If not charged, False or 0. If charged, True or 1. Otherwise, NaN.

### Victim Armed

Variable name (in original data): allegedly_armed

Variable name (in our dataframe): armed

Data type: int

Whether or not victim was armed.
If unarmed (0), armed (1), unclear (3) otherwise (NaN).

## Twitter Data

In [13]:
import os 
import shutil

We need to combine the multiple csv folders of tweet ids into one big one to then randomlly select tweets to hydrate.

In [14]:
def flatten(directory):
    for dirpath, _, filenames in os.walk(directory, topdown=False):
        for filename in filenames:
            i = 0
            source = os.path.join(dirpath, filename)
            target = os.path.join(directory, filename)
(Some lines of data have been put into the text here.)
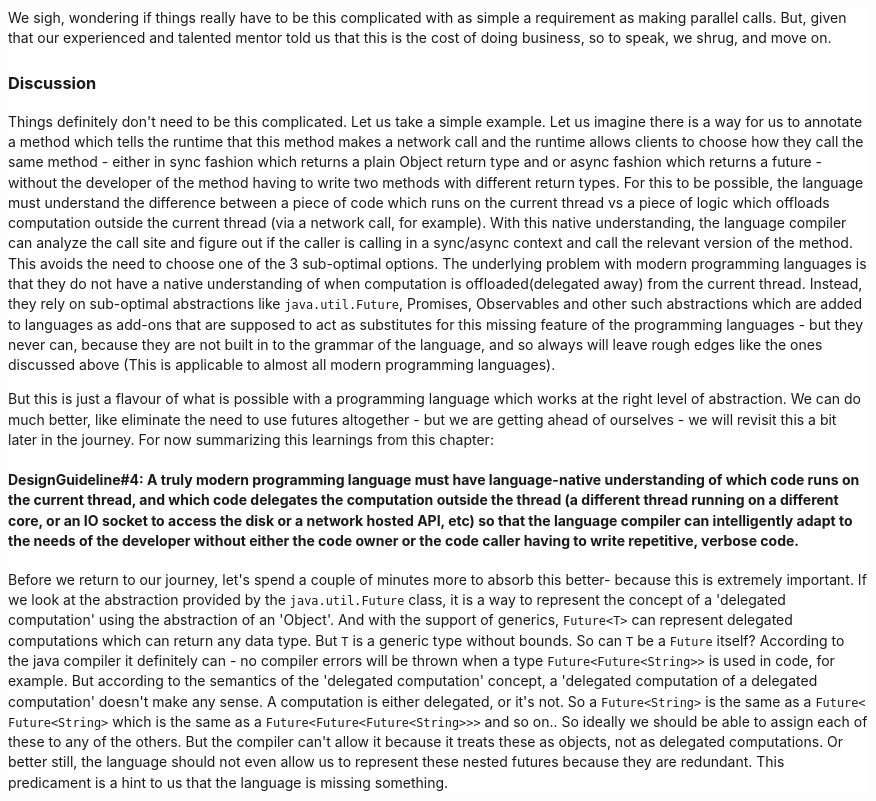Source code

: We sigh, wondering if things really have to be this complicated with as simple a requirement as making parallel calls. But, given that our experienced and talented mentor told us that this is the cost of doing business, so to speak, we shrug, and move on.

### Discussion

Things definitely don't need to be this complicated. Let us take a simple example. Let us imagine there is a way for us to annotate a method which tells the runtime that this method makes a network call and the runtime allows clients to choose how they call the same method \- either in sync fashion which returns a plain Object return type and or async fashion which returns a future \- without the developer of the method having to write two methods with different return types. For this to be possible, the language must understand the difference between a piece of code which runs on the current thread vs a piece of logic which offloads computation outside the current thread (via a network call, for example). With this native understanding, the language compiler can analyze the call site and figure out if the caller is calling in a sync/async context and call the relevant version of the method. This avoids the need to choose one of the 3 sub-optimal options. The underlying problem with modern programming languages is that they do not have a native understanding of when computation is offloaded(delegated away) from the current thread. Instead, they rely on sub-optimal abstractions like `java.util.Future`, Promises, Observables and other such abstractions which are added to languages as add-ons that are supposed to act as substitutes for this missing feature of the programming languages \- but they never can, because they are not built in to the grammar of the language, and so always will leave rough edges like the ones discussed above (This is applicable to almost all modern programming languages).

But this is just a flavour of what is possible with a programming language which works at the right level of abstraction. We can do much better, like eliminate the need to use futures altogether \- but we are getting ahead of ourselves \- we will revisit this a bit later in the journey. For now summarizing this learnings from this chapter:

#### **DesignGuideline\#4:** A truly modern programming language must have language-native understanding of which code runs on the current thread, and which code delegates the computation outside the thread (a different thread running on a different core, or an IO socket to access the disk or a network hosted API, etc) so that the language compiler can intelligently adapt to the needs of the developer without either the code owner or the code caller having to write repetitive, verbose code.

Before we return to our journey, let's spend a couple of minutes more to absorb this better- because this is extremely important. If we look at the abstraction provided by the `java.util.Future` class, it is a way to represent the concept of a 'delegated computation' using the abstraction of an 'Object'. And with the support of generics, `Future<T>` can represent delegated computations which can return any data type. But `T` is a generic type without bounds. So can `T` be a `Future` itself? According to the java compiler it definitely can \- no compiler errors will be thrown when a type `Future<Future<String>>` is used in code, for example. But according to the semantics of the 'delegated computation' concept, a 'delegated computation of a delegated computation' doesn't make any sense. A computation is either delegated, or it's not. So a `Future<String>` is the same as a `Future<Future<String>` which is the same as a `Future<Future<Future<String>>>` and so on.. So ideally we should be able to assign each of these to any of the others. But the compiler can't allow it because it treats these as objects, not as delegated computations. Or better still, the language should not even allow us to represent these nested futures because they are redundant. This predicament is a hint to us that the language is missing something.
            while os.path.exists(target):
                i += 1
                file_parts = os.path.splitext(os.path.basename(filename))

                target = os.path.join(
                    directory,
                    file_parts[0] + "_" + str(i) + file_parts[1],
                )

            shutil.move(source, target)

            print("Moved ", source, " to ", target)

        if dirpath != directory:
            os.rmdir(dirpath)

            print("Deleted ", dirpath)

#credit to: https://amitd.co/code/python/flatten-a-directory

In [15]:
flatten(os.path.dirname("/Users/dmusa/Documents/UCSD/2021-2022/DDS_BLM/BLM_Tweets/twitter"))

In [16]:
tweets_path = "/Users/dmusa/Documents/UCSD/2021-2022/DDS_BLM/BLM_Tweets/"
file_list = [tweets_path + f for f in os.listdir(tweets_path)]
csv_list = []

FileNotFoundError: [WinError 3] The system cannot find the path specified: '/Users/dmusa/Documents/UCSD/2021-2022/DDS_BLM/BLM_Tweets/'

In [None]:
for file in sorted(file_list):
    csv_list.append(pd.read_csv(file).assign(File_Name = os.path.basename(file)))

csv_merged = pd.concat(csv_list, ignore_index=True)
csv_merged.to_csv(tweets_path + 'tweets_id_full.csv', index=False)

Tweet IDs successfully merged into one big CSV ready to be permutated.